Tempat Diplomasi Informal
Seperti yang dikatakan oleh pihak penyelenggara, Minikino Film Week merupakan tempat bertemunya pelaku industri film dari dalam dan luar negeri. Banyak pelaku film yang datang ke festival tersebut dengan niat, selain belajar dan berburu film dan sosialisasi, juga berusaha mengakses jaringan yang lebih luas.
Maka jangan heran jika berkunjung ke MASH Denpasar, misalnya, Anda akan melihat orang-orang pada ngobrol di mana-mana. Ada yang di dalam ruangan dengan meja, kursi, laptop, dan kopi ala kafe; ada pula yang tak keberatan ngelesot di trotoar pinggir jalan yang ramai kendaraan.
Para pelaku industri film sedang bertemu dan ngobrol di depan MASH Denpasar / Foto: Dok. Jaswan, tatkala.co
Dan jangan lupakan satu tempat lagi: Warung Azkiya. Di meja dan bangku panjangnya, tak sedikit pemikiran lahir, masalah terpecahkan, dan diplomasi mencapai titik kesepakatan. Kalau sudah begitu, Warung Azkiya menjelma menjadi ruang rapat, diplomasi, diskusi, dan tempat selfi.
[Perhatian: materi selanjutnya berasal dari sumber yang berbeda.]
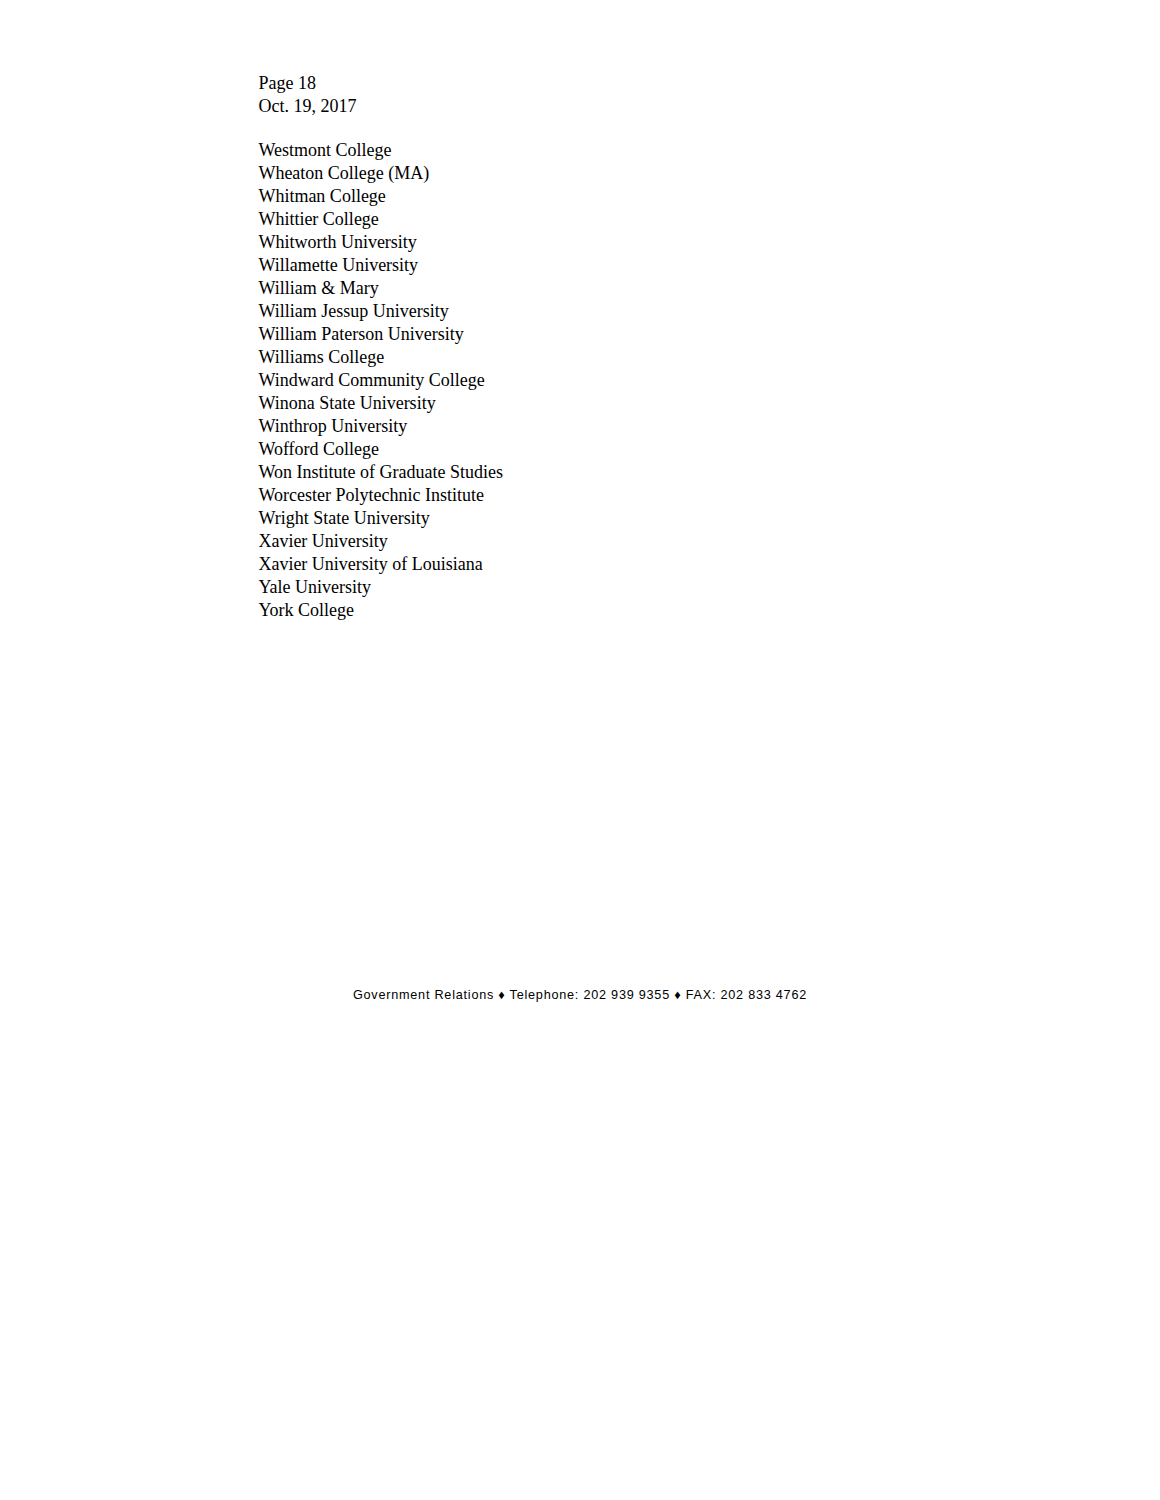Page 18
Oct. 19, 2017
Westmont College
Wheaton College (MA)
Whitman College
Whittier College
Whitworth University
Willamette University
William & Mary
William Jessup University
William Paterson University
Williams College
Windward Community College
Winona State University
Winthrop University
Wofford College
Won Institute of Graduate Studies
Worcester Polytechnic Institute
Wright State University
Xavier University
Xavier University of Louisiana
Yale University
York College
Government Relations ♦ Telephone: 202 939 9355 ♦ FAX: 202 833 4762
Tak jarang pula kegiatan-kegiatan itu terjadi secara bersamaan. Uniknya, semua itu dilakukan dengan cara informal.
“Yang bergerombol dan saling ngobrol itu biasanya filmmaker. Dan tak jarang kesepakatan justru lahir dari situ, bukan di ruangan resmi,” terang I Made Suarbawa, Direktur Traveling Cinema Minikino Film Week.
Tampaknya orang-orang yang hadir di Minikino Film Week memang lebih suka sesuatu yang santai, fleksibel, informal. Pertemuan formal dan penuh protokoler kadang memang menjenuhkan dan terkesan kaku. Maka, tak jarang keputusan-keputusan penting justru lahir dari ruang-ruang informal seperti warung kopi, misalnya.
Sekadar contoh, sejak sebelum pendirian ASEAN lewat sebuah akta singkat pada 8 Agustus 1967, diplomasi di Asia Tenggara telah menunjukkan warna unik: penggunaan diplomasi informal. Pakar sejarah diplomasi dan sejarah regional Asia Tenggara dari Universitas Indonesia, Linda Sunarti, sempat mengungkapkan bahwa porsi penting negosiasi di Asia Tenggara sepanjang sejarahnya seringkali direbus di “kedai-kedai sambil duduk minum kopi”.
Pernyataan itu merujuk pada negosiasi-negosiasi informal—seringkali dilakukan secara rahasia—yang terjadi sebelum adanya sebuah perundingan formal. Dengan demikian, poin-poin perundingan telah disepakati sebelumnya sehingga pertemuan formal yang terjadi sesudahnya hanya merupakan pemukul gong dari butir-butir yang secara serius akan dikerjakan pihak-pihak dalam perundingan—mengingat kesepakatan pribadi yang sudah terbangun sebelumnya. Ini adalah kenyataan corak diplomasi yang terjadi di Asia Tenggara pada dekade 1960-an.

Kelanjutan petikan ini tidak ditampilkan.